Robert came to The Herald from the Eastside Journal and previously worked as a reporter and editor at newspapers in Southern California, including The Orange County Register. When he arrived here, he shared something I won’t forget. He said a newsroom is like a treehouse. Sometimes we have fun in the treehouse, but sometimes we fight — like a family. As different as we are, each one contributes to the whole.

Diana Hefley, who covers courts for The Herald, has been part of Robert’s newsroom family the longest. She was 23 when he hired her at the Eastside Journal in 1997. “He has always taken an interest in our lives outside of here,” she said. “He knows our stories.”

Robert knows our kids, our troubles, our obscure tastes in music, and which overused phrases we habitually slip into our work. We know his proclivities — an understandable fanaticism for The Ramones and Elvis Costello, and an inexplicable fondness for “Star Trek.”

For our Christmas gifts each year, Robert updated the mix-tape idea. He compiled a crazy-quilt CD of holiday carols called “Jingle Claus.” I have quite a collection of hard-to-find Yuletide tunes, Nat King Cole and church choirs to punk.

Another holiday tradition has been Robert’s one-man war on cliched writing. His annual emails of banned verbiage included “’Tis the season,” “Grinch” (any form or use), “ho ho ho” and many more, and ended with “You get the idea.”

Robert has an outsized gift for mentoring young reporters. He told me about his easiest hiring decision. Yoshiaki Nohara, who had come from Japan to earn a master’s degree at the University of Montana, had applied for a Herald internship. It took just a question or two during the interview for Robert to see a gem.

Now a journalist in Tokyo, Yoshi covered east Snohomish County for The Herald. He also wrote an award-winning two-part narrative about Mas Odoi and other Japanese immigrants who settled near Mukilteo.

In 2006, Yoshi thanked co-workers for their help with that project. “Robert Frank, my boss, trusted me to do this project and gave me time to execute it well,” he wrote.

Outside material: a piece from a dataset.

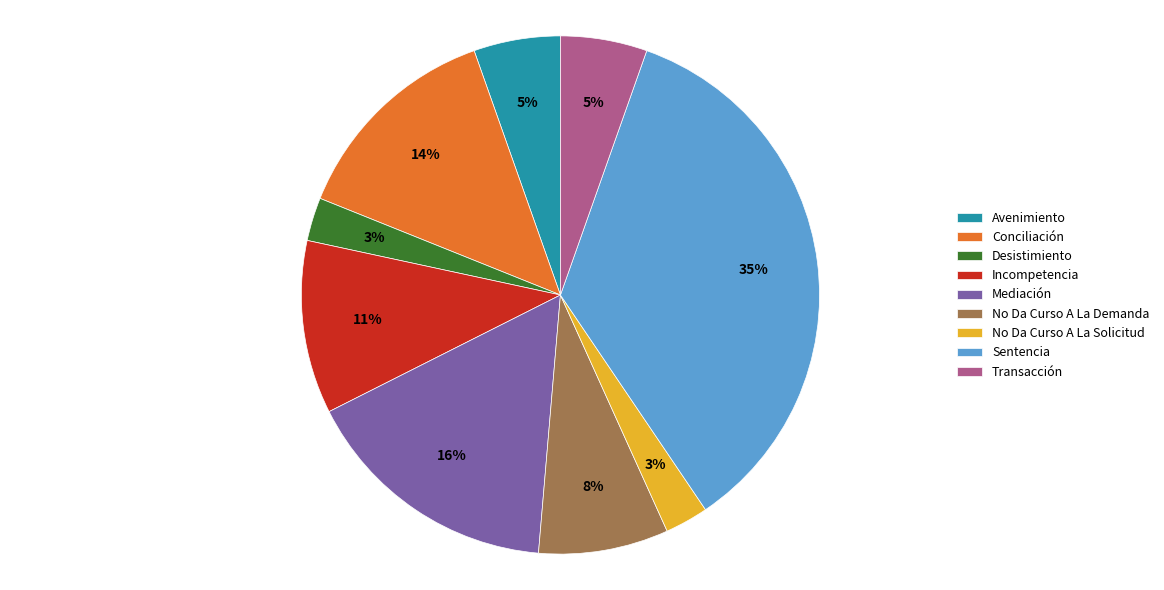

Count the number of slices in the pie.

9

His editing of the story was like “magic,” Yoshi wrote.

Each of us has been a lucky beneficiary of Robert’s magic.

Work is more than a task or a place. It’s people, each one a unique character — like in “The Office.”

When that comedy ended in 2013, Daniel Ralston wrote an article for Esquire called “What I Learned from Watching Every Single Episode of ‘The Office.’” The last tip, No. 27, was this: “Have an exit plan.”

I’ll add it to the long list of things Robert taught us.